_Problem to work on_
Answer these questions from the passage on black-and-white photography.
(a) Which two kinds of preview let you compose in mono?
(b) How long did the writer once wait for film to come back from the processor?
(c) What three things can a day of deliberate black & white shooting teach?

Things are much easier for monochrome fans today because, not only is it simple to shoot in black & white on purpose on nearly any camera, previews on LCDs and electronic viewfinders (EVFs) allow you to compose in mono as well. EVFs are even more of a revelation for people coming from DSLR or traditional rangefinders, because you are looking at precisely what the sensor is seeing, making for a smaller gap between your conception of the shot and what you actually get. Since moving to a mirrorless camera, I have become quite spoiled by this extra measure of control. Never mind the fact that, in the Stone Age, I had to wait three days for film to be returned from the processor just to learn how many shots I’d botched. Now both the waiting and the botching are distant memories.

And we have a question from audience: why not just shoot in color all the time, and convert shots to mono as needed (see examples, above)? Well, because you have a more pronounced mindfulness about what will work in mono when you preview and plan in mono, just as you have a better record of what happened from keeping a diary during a trip than in trying to reconstruct your memories later. Or such is my experience. The point is that deliberately doing a day’s shoot in black & white can teach you patience, restraint, and how factors other than color can determine the drama or impact of a shot. But photography is all about how many different roads there are to Oz. As long as you eventually get to the Wizard, it’s all good.

_Dataset extract_

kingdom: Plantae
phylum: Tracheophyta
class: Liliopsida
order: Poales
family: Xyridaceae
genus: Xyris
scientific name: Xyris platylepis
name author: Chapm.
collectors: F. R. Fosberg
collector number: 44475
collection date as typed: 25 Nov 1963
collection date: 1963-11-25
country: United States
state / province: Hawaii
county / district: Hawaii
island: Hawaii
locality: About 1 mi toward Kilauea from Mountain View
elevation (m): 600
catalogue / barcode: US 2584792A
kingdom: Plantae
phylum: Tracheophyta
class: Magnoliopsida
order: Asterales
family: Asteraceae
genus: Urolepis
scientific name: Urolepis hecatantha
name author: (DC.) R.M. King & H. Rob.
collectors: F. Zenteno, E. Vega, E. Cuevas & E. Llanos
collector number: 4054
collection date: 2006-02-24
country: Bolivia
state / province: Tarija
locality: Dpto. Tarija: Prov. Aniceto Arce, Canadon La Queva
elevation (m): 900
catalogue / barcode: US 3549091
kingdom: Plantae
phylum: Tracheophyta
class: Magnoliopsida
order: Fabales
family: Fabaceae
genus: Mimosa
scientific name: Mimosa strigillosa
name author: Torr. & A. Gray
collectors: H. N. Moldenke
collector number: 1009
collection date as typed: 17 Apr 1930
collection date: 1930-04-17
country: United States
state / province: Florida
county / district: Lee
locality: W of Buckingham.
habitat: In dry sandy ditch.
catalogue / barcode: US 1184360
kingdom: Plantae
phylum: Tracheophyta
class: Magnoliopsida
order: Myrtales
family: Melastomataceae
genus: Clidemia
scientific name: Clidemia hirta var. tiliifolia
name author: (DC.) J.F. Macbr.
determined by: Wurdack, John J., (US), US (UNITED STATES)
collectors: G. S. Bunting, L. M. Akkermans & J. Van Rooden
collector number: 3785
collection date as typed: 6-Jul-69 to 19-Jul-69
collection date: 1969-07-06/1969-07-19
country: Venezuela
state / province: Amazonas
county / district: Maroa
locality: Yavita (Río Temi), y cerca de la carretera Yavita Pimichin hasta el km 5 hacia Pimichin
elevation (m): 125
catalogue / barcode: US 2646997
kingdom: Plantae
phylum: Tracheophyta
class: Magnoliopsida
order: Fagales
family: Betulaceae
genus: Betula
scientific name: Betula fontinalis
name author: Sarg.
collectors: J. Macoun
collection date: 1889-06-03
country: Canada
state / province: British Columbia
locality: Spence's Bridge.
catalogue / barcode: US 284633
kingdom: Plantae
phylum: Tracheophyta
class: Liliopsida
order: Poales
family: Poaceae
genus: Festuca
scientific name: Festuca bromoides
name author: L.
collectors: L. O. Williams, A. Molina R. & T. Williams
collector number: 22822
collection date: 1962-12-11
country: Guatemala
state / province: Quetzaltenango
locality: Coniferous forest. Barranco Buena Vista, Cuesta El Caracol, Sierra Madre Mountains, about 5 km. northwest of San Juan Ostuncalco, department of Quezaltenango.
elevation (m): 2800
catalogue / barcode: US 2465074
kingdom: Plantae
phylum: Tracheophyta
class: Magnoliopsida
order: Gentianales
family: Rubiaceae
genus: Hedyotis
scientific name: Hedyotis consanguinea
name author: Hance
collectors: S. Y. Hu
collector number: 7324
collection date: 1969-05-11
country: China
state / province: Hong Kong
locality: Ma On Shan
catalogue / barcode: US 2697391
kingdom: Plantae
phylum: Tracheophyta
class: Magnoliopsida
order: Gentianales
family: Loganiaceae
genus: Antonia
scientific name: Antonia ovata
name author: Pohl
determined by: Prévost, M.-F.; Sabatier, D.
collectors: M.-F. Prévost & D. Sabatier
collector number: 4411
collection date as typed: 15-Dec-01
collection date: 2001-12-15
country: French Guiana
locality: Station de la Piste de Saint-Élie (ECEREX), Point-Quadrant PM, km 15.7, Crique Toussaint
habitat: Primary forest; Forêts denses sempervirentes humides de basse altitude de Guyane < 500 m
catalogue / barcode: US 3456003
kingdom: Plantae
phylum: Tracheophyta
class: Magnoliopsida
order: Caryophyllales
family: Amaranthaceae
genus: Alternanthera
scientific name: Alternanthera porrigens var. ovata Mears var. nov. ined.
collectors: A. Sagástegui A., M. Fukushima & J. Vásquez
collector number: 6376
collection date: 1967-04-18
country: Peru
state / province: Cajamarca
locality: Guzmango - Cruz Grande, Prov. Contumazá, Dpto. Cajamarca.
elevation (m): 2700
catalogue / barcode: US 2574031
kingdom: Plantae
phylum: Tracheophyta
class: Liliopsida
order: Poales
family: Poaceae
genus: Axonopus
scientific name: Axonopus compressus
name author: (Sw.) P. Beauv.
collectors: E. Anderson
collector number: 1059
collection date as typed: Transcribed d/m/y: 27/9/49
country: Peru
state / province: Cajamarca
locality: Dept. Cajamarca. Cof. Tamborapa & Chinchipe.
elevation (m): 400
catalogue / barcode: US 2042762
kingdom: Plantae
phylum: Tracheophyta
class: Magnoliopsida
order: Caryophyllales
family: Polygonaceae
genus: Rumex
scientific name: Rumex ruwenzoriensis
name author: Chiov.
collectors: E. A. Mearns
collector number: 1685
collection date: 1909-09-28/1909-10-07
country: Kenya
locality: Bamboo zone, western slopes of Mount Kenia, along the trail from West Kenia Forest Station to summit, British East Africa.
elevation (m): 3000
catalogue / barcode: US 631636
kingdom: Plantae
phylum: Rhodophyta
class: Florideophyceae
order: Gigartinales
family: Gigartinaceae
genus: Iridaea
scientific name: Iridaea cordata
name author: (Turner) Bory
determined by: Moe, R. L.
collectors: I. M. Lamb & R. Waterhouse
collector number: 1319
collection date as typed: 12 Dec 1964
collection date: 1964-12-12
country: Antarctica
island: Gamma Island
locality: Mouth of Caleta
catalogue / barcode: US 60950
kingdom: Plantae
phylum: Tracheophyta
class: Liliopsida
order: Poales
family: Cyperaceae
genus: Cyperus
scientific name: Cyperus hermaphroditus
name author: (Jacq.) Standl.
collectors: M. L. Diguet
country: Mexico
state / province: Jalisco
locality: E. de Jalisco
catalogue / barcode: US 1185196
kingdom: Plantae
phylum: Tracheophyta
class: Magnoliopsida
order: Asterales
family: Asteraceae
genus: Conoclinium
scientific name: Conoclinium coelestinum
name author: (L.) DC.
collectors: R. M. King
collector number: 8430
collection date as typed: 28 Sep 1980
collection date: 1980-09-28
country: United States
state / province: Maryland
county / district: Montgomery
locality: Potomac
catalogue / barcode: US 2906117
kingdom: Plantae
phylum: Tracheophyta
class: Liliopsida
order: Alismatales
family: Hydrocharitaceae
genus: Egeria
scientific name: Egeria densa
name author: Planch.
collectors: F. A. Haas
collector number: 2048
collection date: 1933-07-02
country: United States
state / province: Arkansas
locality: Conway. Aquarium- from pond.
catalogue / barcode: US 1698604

_Your solution_
(a) Previews on LCDs and electronic viewfinders (EVFs).
(b) Three days.
(c) Patience, restraint, and how factors other than color can determine the drama or impact of a shot.